# Task prompt:
Retype the listing found below exactly, but leave out each picture.
------
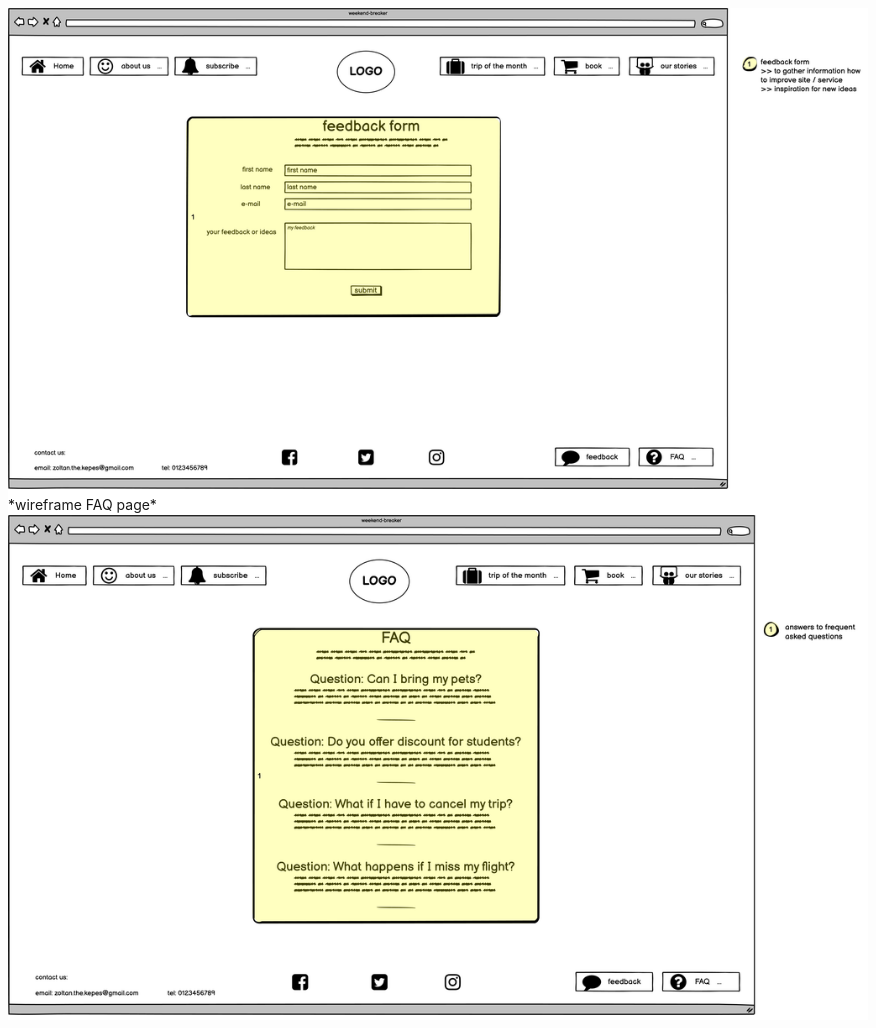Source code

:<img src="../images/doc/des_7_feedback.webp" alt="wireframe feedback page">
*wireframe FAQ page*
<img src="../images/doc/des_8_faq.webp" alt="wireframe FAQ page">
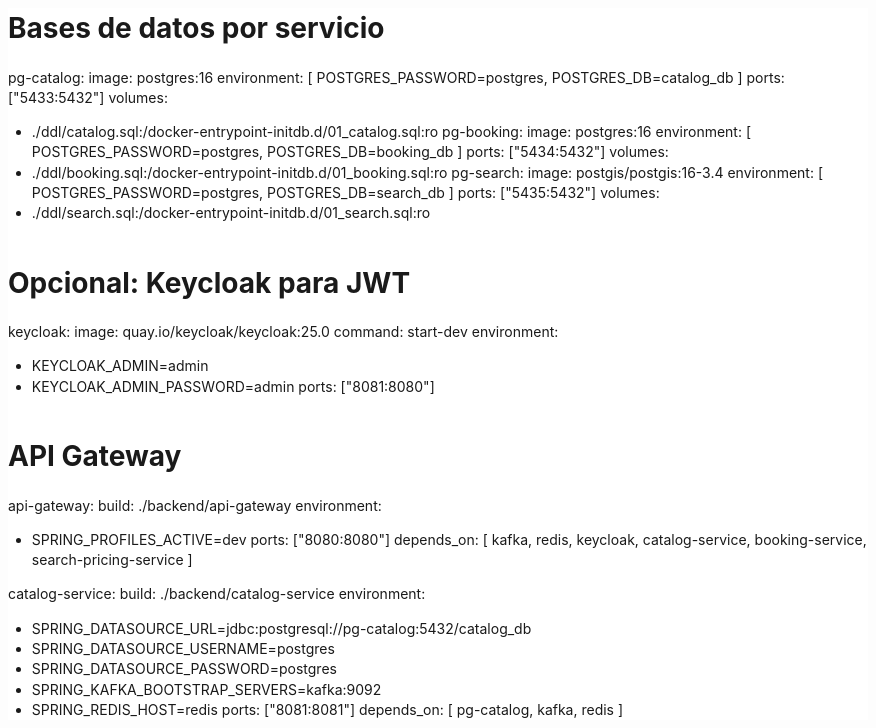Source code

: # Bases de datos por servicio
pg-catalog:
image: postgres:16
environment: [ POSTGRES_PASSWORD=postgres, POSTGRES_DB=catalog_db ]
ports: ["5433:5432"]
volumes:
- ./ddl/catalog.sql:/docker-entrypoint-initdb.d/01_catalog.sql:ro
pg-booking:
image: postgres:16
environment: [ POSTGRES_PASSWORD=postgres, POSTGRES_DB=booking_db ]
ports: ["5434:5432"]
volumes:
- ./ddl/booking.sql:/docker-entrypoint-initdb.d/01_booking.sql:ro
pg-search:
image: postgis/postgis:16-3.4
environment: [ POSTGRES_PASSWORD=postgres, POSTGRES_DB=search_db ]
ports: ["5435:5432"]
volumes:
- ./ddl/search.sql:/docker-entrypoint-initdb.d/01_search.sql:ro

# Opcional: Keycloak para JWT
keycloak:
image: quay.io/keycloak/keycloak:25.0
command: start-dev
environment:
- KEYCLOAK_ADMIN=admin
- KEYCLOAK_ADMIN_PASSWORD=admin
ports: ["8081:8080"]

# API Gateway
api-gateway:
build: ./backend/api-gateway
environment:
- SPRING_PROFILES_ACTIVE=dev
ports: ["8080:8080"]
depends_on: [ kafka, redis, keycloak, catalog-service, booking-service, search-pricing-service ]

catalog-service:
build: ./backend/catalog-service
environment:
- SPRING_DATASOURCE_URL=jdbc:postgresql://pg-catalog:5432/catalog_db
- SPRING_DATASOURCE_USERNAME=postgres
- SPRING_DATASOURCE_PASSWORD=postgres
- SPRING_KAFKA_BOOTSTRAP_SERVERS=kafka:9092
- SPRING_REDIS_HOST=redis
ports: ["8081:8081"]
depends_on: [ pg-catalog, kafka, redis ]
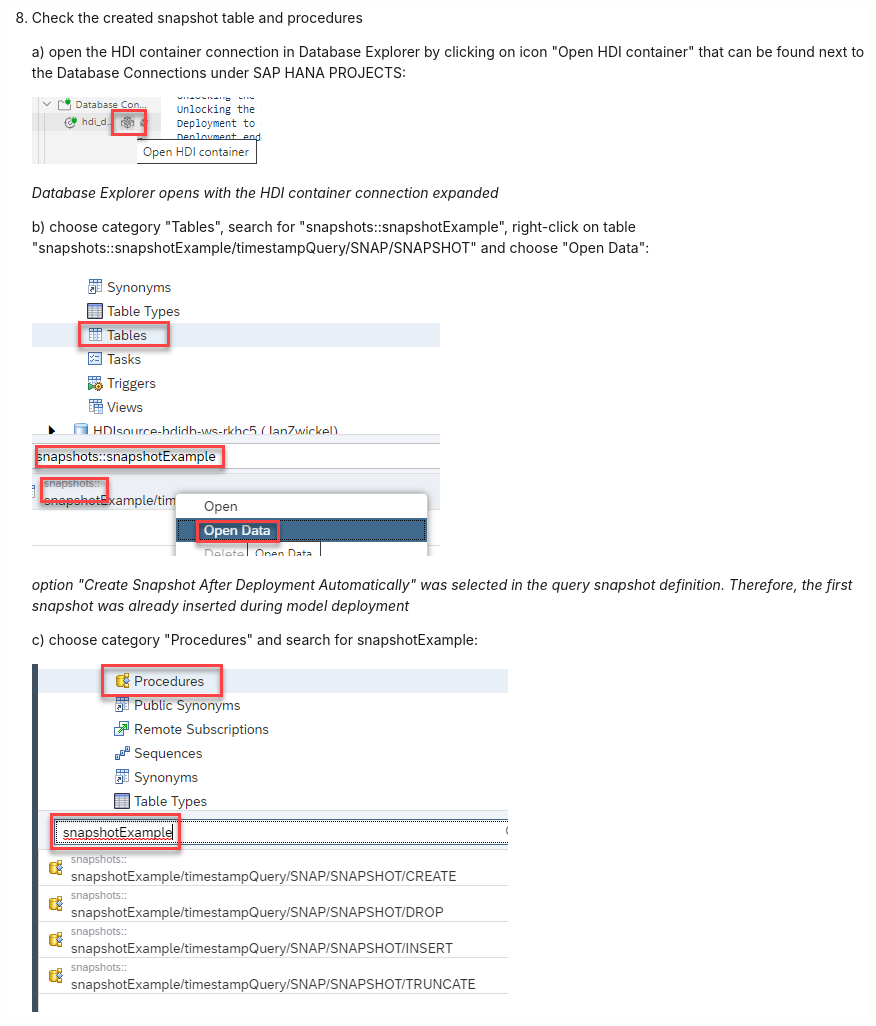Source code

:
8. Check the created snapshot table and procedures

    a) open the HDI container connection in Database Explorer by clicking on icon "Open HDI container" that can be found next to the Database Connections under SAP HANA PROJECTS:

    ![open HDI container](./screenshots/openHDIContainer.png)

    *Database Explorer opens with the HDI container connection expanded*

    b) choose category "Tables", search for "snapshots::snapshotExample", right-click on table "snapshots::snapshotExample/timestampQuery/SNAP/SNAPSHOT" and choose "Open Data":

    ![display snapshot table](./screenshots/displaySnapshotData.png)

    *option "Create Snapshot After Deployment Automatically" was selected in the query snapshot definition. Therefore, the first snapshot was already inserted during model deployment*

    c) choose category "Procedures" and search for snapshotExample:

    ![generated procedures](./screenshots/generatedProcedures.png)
------
# Solution to this exercise:
Source code

:<img src="../images/doc/des_7_feedback.webp" alt="wireframe feedback page">
*wireframe FAQ page*
<img src="../images/doc/des_8_faq.webp" alt="wireframe FAQ page">
Source code

: # Bases de datos por servicio
pg-catalog:
image: postgres:16
environment: [ POSTGRES_PASSWORD=postgres, POSTGRES_DB=catalog_db ]
ports: ["5433:5432"]
volumes:
- ./ddl/catalog.sql:/docker-entrypoint-initdb.d/01_catalog.sql:ro
pg-booking:
image: postgres:16
environment: [ POSTGRES_PASSWORD=postgres, POSTGRES_DB=booking_db ]
ports: ["5434:5432"]
volumes:
- ./ddl/booking.sql:/docker-entrypoint-initdb.d/01_booking.sql:ro
pg-search:
image: postgis/postgis:16-3.4
environment: [ POSTGRES_PASSWORD=postgres, POSTGRES_DB=search_db ]
ports: ["5435:5432"]
volumes:
- ./ddl/search.sql:/docker-entrypoint-initdb.d/01_search.sql:ro

# Opcional: Keycloak para JWT
keycloak:
image: quay.io/keycloak/keycloak:25.0
command: start-dev
environment:
- KEYCLOAK_ADMIN=admin
- KEYCLOAK_ADMIN_PASSWORD=admin
ports: ["8081:8080"]

# API Gateway
api-gateway:
build: ./backend/api-gateway
environment:
- SPRING_PROFILES_ACTIVE=dev
ports: ["8080:8080"]
depends_on: [ kafka, redis, keycloak, catalog-service, booking-service, search-pricing-service ]

catalog-service:
build: ./backend/catalog-service
environment:
- SPRING_DATASOURCE_URL=jdbc:postgresql://pg-catalog:5432/catalog_db
- SPRING_DATASOURCE_USERNAME=postgres
- SPRING_DATASOURCE_PASSWORD=postgres
- SPRING_KAFKA_BOOTSTRAP_SERVERS=kafka:9092
- SPRING_REDIS_HOST=redis
ports: ["8081:8081"]
depends_on: [ pg-catalog, kafka, redis ]
Source code

:
8. Check the created snapshot table and procedures

    a) open the HDI container connection in Database Explorer by clicking on icon "Open HDI container" that can be found next to the Database Connections under SAP HANA PROJECTS:

    ![open HDI container](./screenshots/openHDIContainer.png)

    *Database Explorer opens with the HDI container connection expanded*

    b) choose category "Tables", search for "snapshots::snapshotExample", right-click on table "snapshots::snapshotExample/timestampQuery/SNAP/SNAPSHOT" and choose "Open Data":

    ![display snapshot table](./screenshots/displaySnapshotData.png)

    *option "Create Snapshot After Deployment Automatically" was selected in the query snapshot definition. Therefore, the first snapshot was already inserted during model deployment*

    c) choose category "Procedures" and search for snapshotExample:

    ![generated procedures](./screenshots/generatedProcedures.png)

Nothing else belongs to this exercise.